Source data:

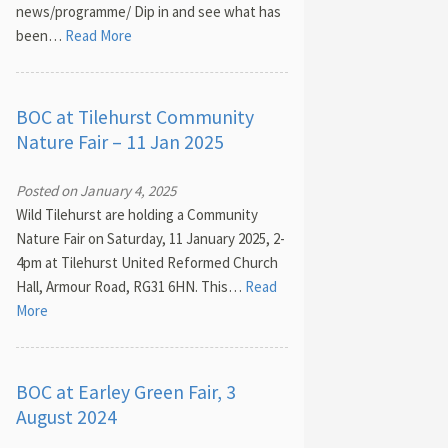
news/programme/ Dip in and see what has
been…
Read More
BOC at Tilehurst Community
Nature Fair – 11 Jan 2025
Posted on January 4, 2025
Wild Tilehurst are holding a Community
Nature Fair on Saturday, 11 January 2025, 2-
4pm at Tilehurst United Reformed Church
Hall, Armour Road, RG31 6HN. This…
Read
More
BOC at Earley Green Fair, 3
August 2024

Task instructions:
The entries above, without their pictures, should be written out exactly.

Exercise output:
news/programme/ Dip in and see what has
been…
Read More
BOC at Tilehurst Community
Nature Fair – 11 Jan 2025
Posted on January 4, 2025
Wild Tilehurst are holding a Community
Nature Fair on Saturday, 11 January 2025, 2-
4pm at Tilehurst United Reformed Church
Hall, Armour Road, RG31 6HN. This…
Read
More
BOC at Earley Green Fair, 3
August 2024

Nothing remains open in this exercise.